На следующее утро, зайдя в «Литературную газету» к Семену Гудзенко, Константин Ваншенкин узнал от него, что «ночью взяли Ярослава». Опытные люди пояснили, почему Смелякова взяли только после ухода Ваншенкина и Винокурова – с ними пришлось бы возиться, вносить в протокол.
А Смеляков вскоре оказался «в казенной шапке, в лагерном бушлате, полученном в интинской стороне, без пуговиц, но с черною печатью, поставленной чекистом на спине». Эти строки были написаны им в 1953 году, в заполярной Инте, печально прославившейся своими лагерями. Упоминаемая черная печать – это лагерный номер Смелякова: Л-222.
Смеляков сидел вместе с будущими сценаристами Дунским и Фридом (их «преступления» тоже связаны с Арбатом – они якобы хотели покуситься на жизнь товарища Сталина, проезжавшего здесь; правда, их окна выходили в переулок, но следователей это не смутило).
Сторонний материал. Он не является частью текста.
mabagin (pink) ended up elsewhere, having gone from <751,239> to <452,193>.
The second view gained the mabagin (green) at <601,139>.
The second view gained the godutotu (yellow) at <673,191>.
В их памяти Смеляков «остался тонким, тактичным и, даже больше того, нежным человеком». В лагерной многотиражке «Уголь стране» он вел своеобразный семинар поэзии для заключенных. Просидел Смеляков до 1955 года, возвратившись домой по амнистии (еще не реабилитированный), в огромном потоке освобожденных из тюрем людей: «До Двадцатого до съезда жили мы по простоте безо всякого отъезда в дальнем городе Инте┘»
Смеляков вернулся в уже пустую квартиру (жена Дуся заочно развелась с ним, выйдя замуж за жокея московского ипподрома Бондаревского). Зато к нему вновь пришли Ваншенкин с Винокуровым, и Ярослав Васильевич стал вспоминать тот августовский вечер 1951 года «с необыкновенной точностью, с хмурой веселостью, с какой-то мрачной наивностью».
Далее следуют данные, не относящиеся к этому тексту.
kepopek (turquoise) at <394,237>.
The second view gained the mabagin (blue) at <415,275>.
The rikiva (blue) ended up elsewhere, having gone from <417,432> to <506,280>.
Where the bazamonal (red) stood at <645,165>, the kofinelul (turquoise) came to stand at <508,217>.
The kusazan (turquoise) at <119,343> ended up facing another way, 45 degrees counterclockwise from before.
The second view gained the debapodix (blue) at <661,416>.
Больше Смелякова не сажали. Он много писал, печатался, «и стал теперь в президиумы вхож». Как запоздалый жидкий дождичек, что без пользы льется на раскаленную солнцем землю, посыпались на Смелякова ордена и прочие государственные отметины. За сборник «День России» (1967) ему дали Госпремию СССР.
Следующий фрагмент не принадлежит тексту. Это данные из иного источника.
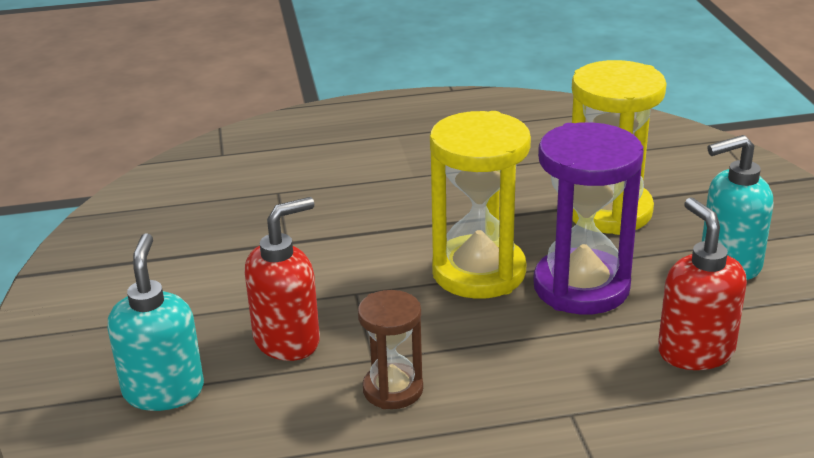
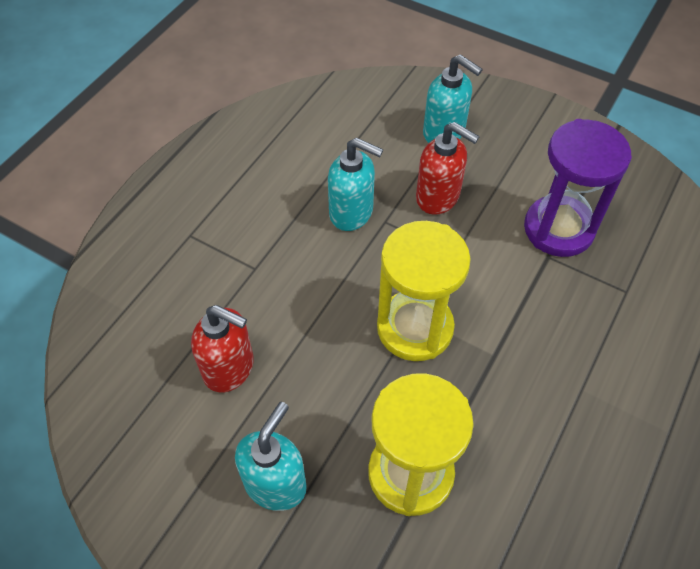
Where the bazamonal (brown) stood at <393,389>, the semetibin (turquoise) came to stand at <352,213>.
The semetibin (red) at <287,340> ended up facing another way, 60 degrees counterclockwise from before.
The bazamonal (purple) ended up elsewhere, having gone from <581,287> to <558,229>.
Умер Смеляков еще нестарым человеком, месяц не дожив до шестидесятилетия. Не прибавила здоровья Ярославу Васильевичу ни новая жена, ни новая квартира на Ломоносовском проспекте, ни бывшая фадеевская дача, на которой он жил в Переделкине. А наиболее пронзительные стихи увидели свет уже после его смерти, в перестройку. И среди них выделяется одно – о его первом следователе:
В какой обители московской,
в довольстве сытом иль нужде
сейчас живешь ты, мой Павловский,
мой крестный из НКВД?
┘
Я унижаться не умею
и глаз от глаз не отведу,
зайди по-дружески, скорее.
Зайди. А то я сам приду.
Кажется, что все круги ада прошел этот человек: война, плен, лагеря, но не утратил человеческого достоинства. Была бы моя воля, установил бы на этом арбатском доме памятную доску с такими словами: «Здесь в третий раз арестовали поэта Ярослава Смелякова». Чтобы не забывали. И поэта, и его время.